Work required => Select from the data all lines with the word "Experiencia".

Document understanding data:

══════════

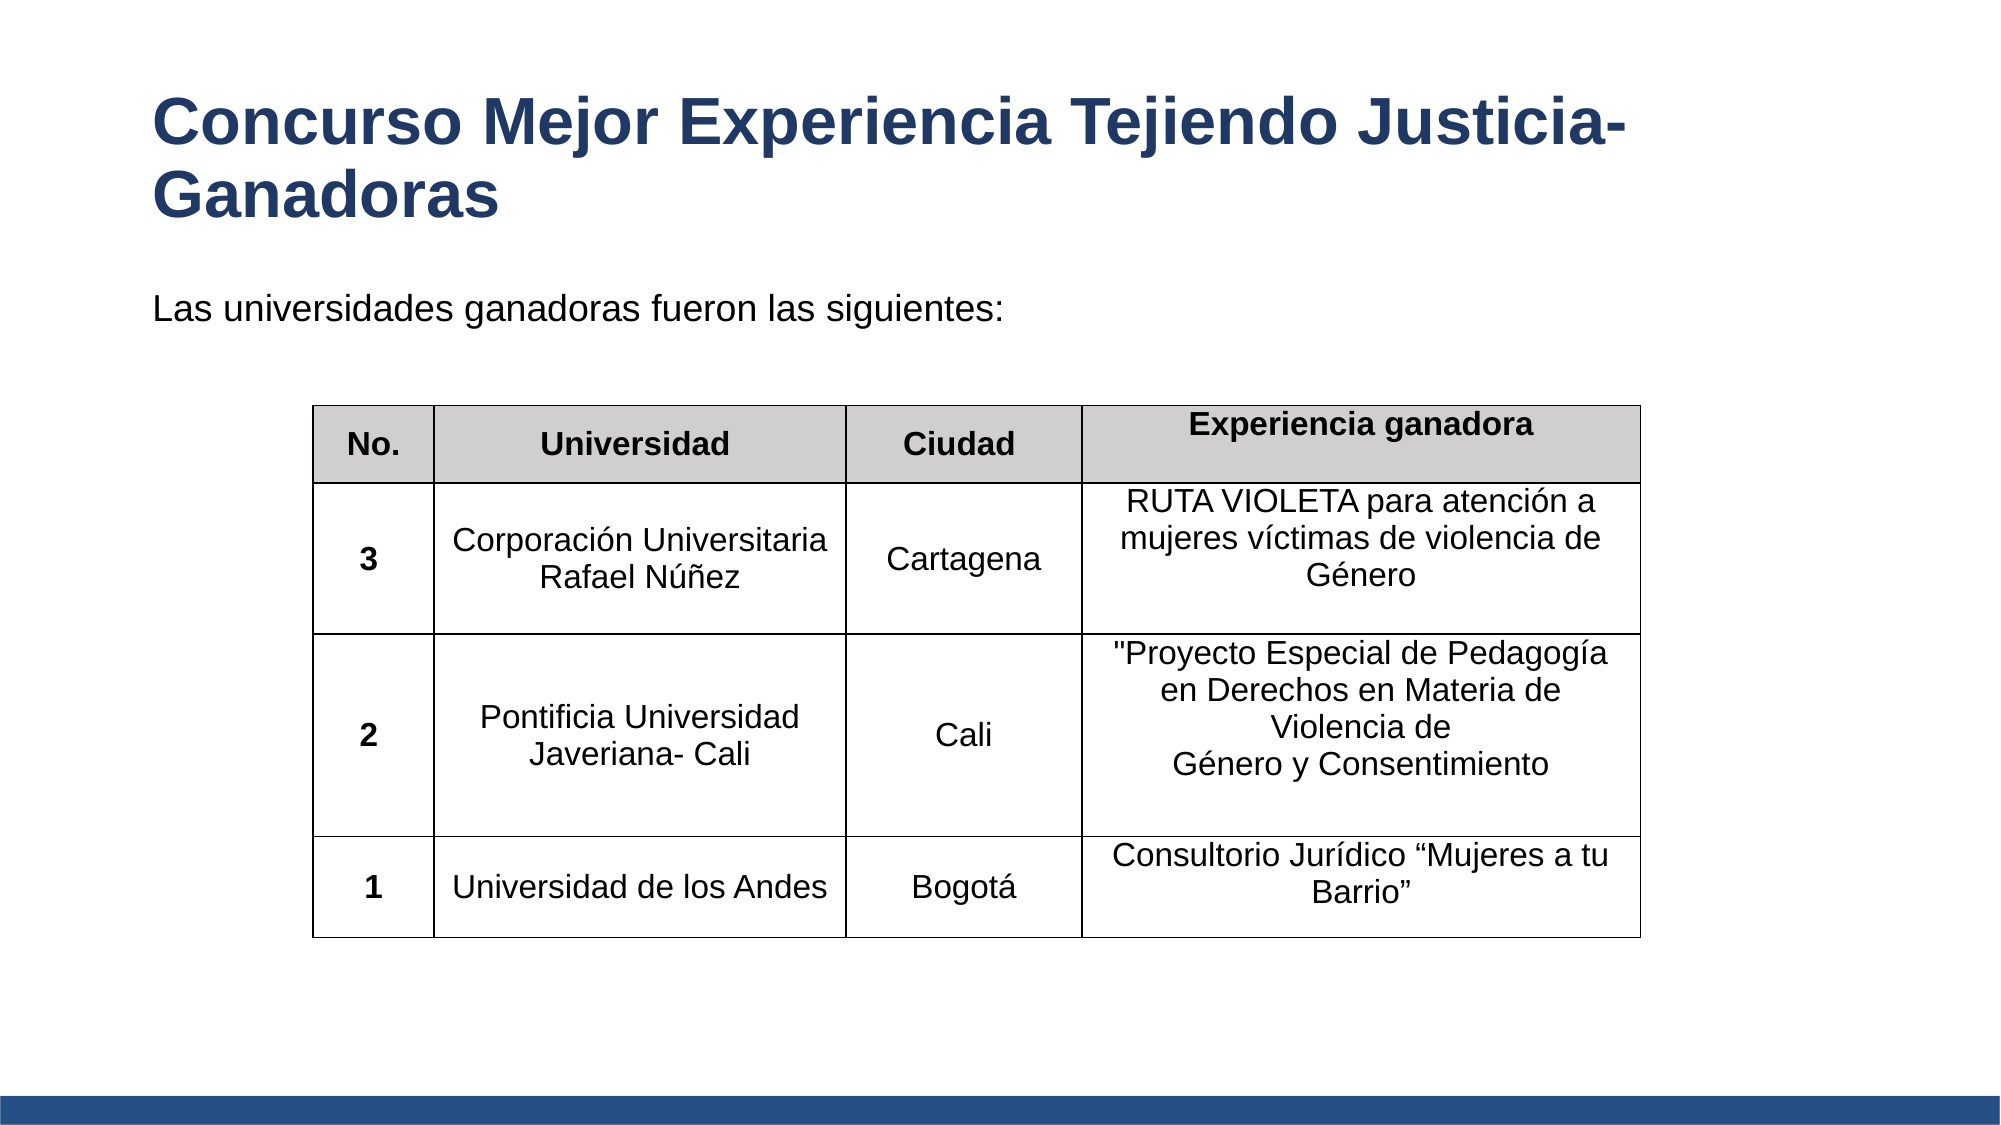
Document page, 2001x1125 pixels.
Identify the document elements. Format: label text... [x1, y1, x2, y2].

table_cell Consultorio Jurídico “Mujeres a tu Barrio” [1083, 837, 1640, 937]
table_cell RUTA VIOLETA para atención a mujeres víctimas de violencia de Género [1083, 484, 1640, 633]
table_cell Cali [847, 635, 1081, 836]
list Las universidades ganadoras fueron las siguientes: [137, 281, 1863, 383]
table_cell Corporación Universitaria Rafael Núñez [435, 484, 845, 633]
picture [0, 0, 2000, 1125]
table_header No. [314, 406, 433, 482]
table_header Experiencia ganadora [1083, 406, 1640, 482]
table_header Ciudad [847, 406, 1081, 482]
table_cell 2 [314, 635, 433, 836]
table_cell 3 [314, 484, 433, 633]
text_box Concurso Mejor Experiencia Tejiendo Justicia- Ganadoras [137, 50, 1863, 269]
table_cell Bogotá [847, 837, 1081, 937]
table_cell "Proyecto Especial de Pedagogía en Derechos en Materia de Violencia de Género y Consentimiento [1083, 635, 1640, 836]
table_header Universidad [435, 406, 845, 482]
table_cell 1 [314, 837, 433, 937]
table_cell Cartagena [847, 484, 1081, 633]
table_cell Pontificia Universidad Javeriana- Cali [435, 635, 845, 836]
table_cell Universidad de los Andes [435, 837, 845, 937]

══════════

Task response =>
table_header Experiencia ganadora [1083, 406, 1640, 482]
text_box Concurso Mejor Experiencia Tejiendo Justicia- Ganadoras [137, 50, 1863, 269]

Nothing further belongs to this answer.